Task goal: Each line with the word "Selatan" must appear in the answer, copied from the records.

Records provided:

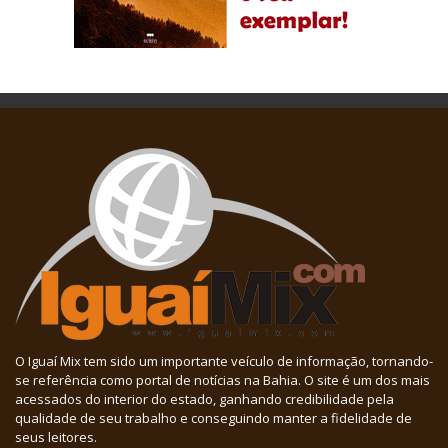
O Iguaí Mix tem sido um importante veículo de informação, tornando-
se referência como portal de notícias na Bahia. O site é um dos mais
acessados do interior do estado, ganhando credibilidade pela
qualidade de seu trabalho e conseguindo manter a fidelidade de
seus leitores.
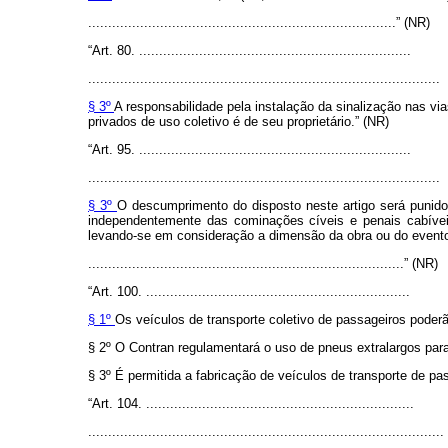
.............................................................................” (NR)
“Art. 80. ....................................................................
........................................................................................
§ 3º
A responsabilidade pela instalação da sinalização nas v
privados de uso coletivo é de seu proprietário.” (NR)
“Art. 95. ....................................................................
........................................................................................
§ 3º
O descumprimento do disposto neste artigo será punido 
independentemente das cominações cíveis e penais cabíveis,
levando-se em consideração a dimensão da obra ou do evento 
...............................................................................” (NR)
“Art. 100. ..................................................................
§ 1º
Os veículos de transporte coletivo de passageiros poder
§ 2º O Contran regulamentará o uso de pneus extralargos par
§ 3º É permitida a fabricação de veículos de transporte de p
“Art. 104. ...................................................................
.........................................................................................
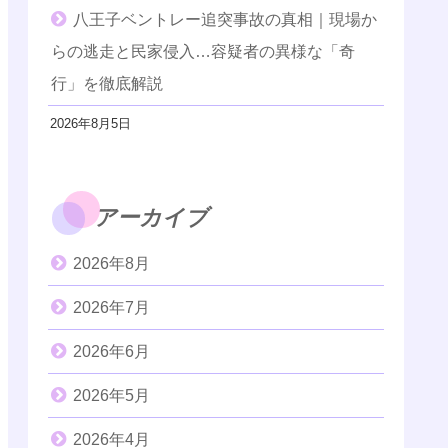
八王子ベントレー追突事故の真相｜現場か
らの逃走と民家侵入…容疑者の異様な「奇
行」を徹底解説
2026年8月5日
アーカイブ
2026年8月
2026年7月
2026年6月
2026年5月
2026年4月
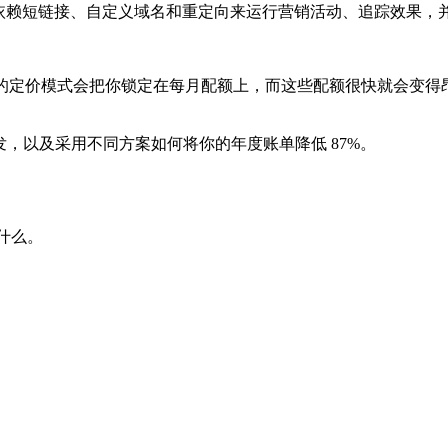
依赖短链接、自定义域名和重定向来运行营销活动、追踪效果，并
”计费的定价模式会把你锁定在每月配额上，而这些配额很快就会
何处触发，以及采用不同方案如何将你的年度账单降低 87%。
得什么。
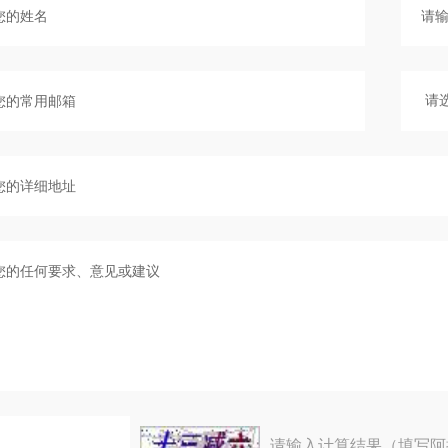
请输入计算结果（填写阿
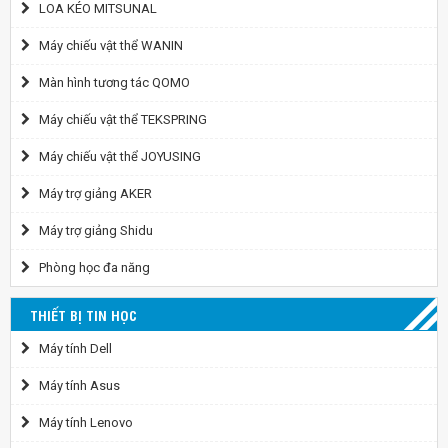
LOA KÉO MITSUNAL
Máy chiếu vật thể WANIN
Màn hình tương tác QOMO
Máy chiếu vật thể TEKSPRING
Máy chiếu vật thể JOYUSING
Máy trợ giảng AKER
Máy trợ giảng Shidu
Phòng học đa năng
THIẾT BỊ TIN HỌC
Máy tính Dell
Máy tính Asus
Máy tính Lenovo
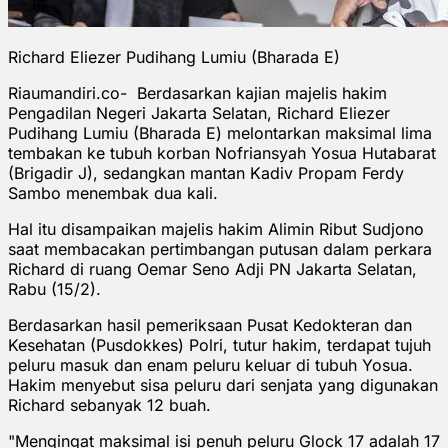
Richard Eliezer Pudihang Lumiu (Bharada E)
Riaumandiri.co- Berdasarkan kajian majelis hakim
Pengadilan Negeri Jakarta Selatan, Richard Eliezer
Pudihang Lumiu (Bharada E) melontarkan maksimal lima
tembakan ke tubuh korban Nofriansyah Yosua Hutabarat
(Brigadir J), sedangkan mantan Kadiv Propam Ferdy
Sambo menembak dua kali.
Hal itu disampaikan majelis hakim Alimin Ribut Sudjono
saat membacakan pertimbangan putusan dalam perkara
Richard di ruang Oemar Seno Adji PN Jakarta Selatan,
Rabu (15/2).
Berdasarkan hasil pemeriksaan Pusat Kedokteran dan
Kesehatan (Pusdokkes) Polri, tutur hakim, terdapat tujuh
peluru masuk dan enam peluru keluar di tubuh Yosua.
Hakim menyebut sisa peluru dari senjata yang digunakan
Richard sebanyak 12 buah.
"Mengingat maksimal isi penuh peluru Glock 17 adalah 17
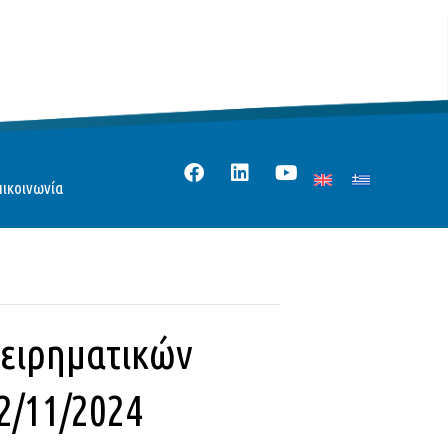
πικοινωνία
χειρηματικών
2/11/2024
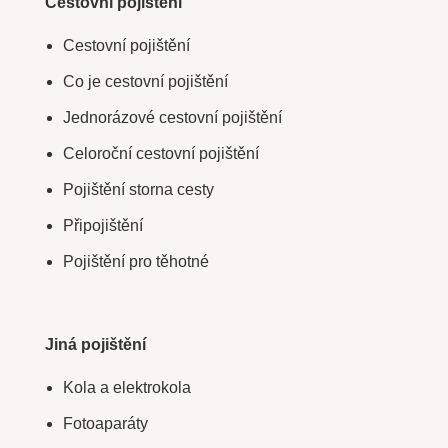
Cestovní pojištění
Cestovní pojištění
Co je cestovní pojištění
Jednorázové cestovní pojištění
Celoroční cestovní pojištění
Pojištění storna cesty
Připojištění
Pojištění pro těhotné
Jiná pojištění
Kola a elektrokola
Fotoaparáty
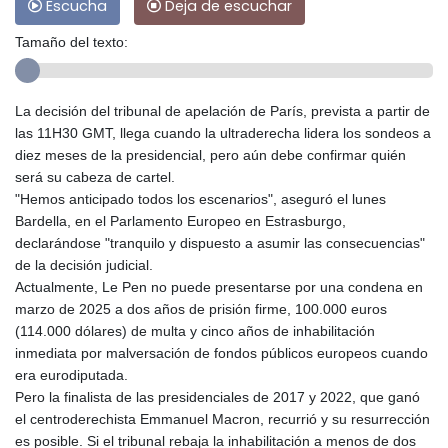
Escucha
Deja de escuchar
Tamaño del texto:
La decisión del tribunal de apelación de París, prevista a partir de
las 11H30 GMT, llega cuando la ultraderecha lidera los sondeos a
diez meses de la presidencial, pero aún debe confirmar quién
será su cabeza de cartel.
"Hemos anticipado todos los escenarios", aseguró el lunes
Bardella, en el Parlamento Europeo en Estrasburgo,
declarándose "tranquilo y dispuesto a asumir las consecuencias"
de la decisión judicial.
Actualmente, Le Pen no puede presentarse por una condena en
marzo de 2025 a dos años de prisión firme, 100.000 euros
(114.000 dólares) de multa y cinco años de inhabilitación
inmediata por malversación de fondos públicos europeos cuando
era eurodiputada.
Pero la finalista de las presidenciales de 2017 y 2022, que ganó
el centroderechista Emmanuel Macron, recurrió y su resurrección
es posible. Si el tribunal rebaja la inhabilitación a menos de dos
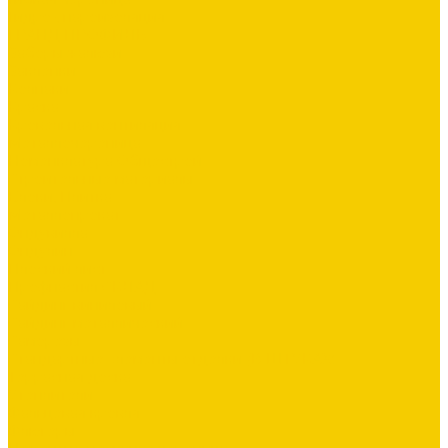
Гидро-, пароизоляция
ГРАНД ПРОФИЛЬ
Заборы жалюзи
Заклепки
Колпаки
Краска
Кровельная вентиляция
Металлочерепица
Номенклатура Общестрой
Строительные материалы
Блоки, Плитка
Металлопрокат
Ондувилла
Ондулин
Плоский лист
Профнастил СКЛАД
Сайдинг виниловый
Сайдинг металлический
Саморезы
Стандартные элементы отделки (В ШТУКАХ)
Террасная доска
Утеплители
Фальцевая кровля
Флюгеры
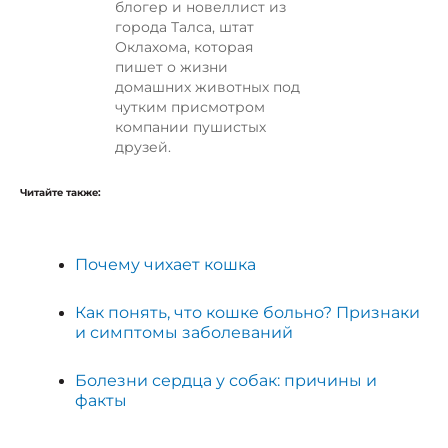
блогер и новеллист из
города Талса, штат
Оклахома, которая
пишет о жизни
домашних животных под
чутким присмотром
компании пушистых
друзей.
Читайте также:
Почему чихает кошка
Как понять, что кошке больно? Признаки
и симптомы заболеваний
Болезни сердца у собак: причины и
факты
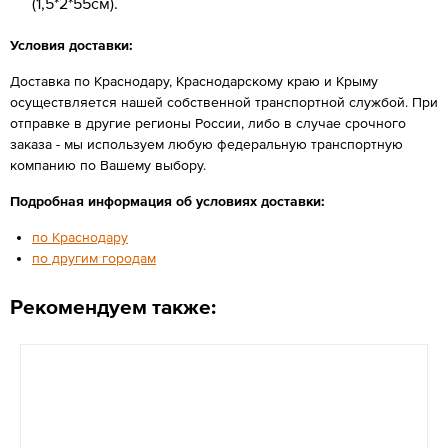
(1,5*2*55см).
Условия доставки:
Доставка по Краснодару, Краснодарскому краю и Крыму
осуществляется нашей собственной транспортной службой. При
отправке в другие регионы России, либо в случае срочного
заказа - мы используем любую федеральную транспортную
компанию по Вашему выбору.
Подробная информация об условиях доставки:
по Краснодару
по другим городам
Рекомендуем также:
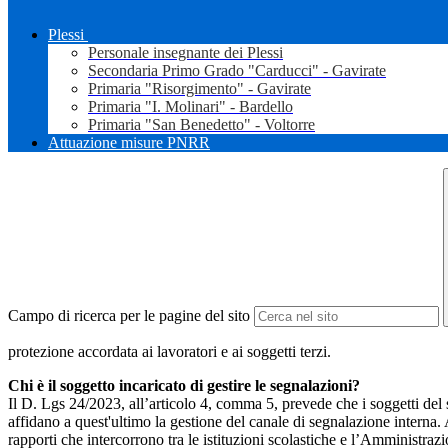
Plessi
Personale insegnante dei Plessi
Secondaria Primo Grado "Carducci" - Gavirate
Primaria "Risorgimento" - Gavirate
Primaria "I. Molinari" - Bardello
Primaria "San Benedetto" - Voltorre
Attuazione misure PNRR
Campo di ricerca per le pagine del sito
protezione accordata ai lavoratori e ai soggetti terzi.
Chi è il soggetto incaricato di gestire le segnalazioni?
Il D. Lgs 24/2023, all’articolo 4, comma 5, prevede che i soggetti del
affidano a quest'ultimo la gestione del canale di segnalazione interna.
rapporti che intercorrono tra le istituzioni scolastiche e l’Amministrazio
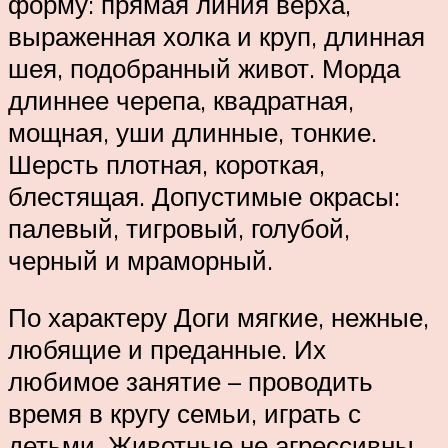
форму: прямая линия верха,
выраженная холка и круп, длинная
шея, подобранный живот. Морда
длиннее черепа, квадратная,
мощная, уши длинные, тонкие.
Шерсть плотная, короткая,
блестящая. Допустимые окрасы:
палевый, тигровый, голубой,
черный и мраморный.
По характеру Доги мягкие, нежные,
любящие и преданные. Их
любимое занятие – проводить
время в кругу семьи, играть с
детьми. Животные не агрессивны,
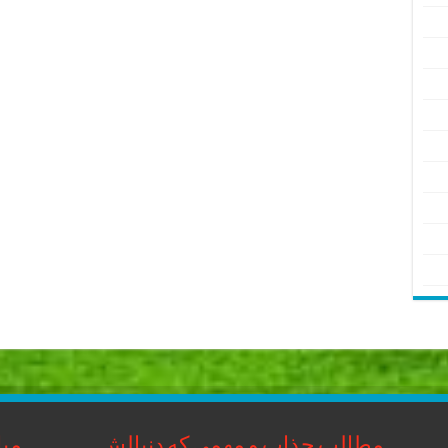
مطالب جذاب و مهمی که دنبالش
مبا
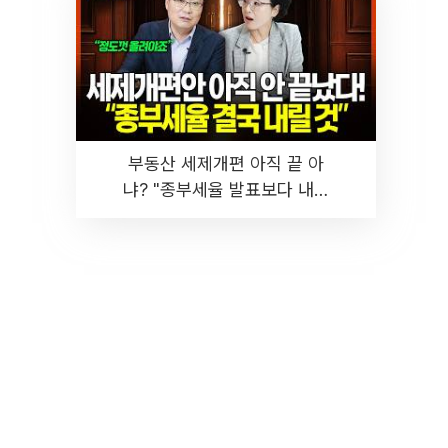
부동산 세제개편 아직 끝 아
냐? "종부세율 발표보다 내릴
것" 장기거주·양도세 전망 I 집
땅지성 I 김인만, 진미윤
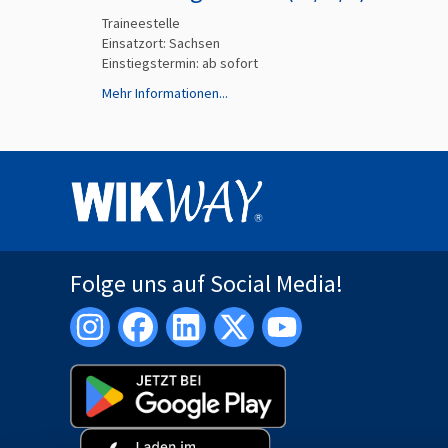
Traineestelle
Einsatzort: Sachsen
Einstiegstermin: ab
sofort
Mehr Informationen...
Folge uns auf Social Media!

Solution for this exercise:
Pengadilan Negeri Jakarta Selatan, Richard Eliezer
Richard di ruang Oemar Seno Adji PN Jakarta Selatan,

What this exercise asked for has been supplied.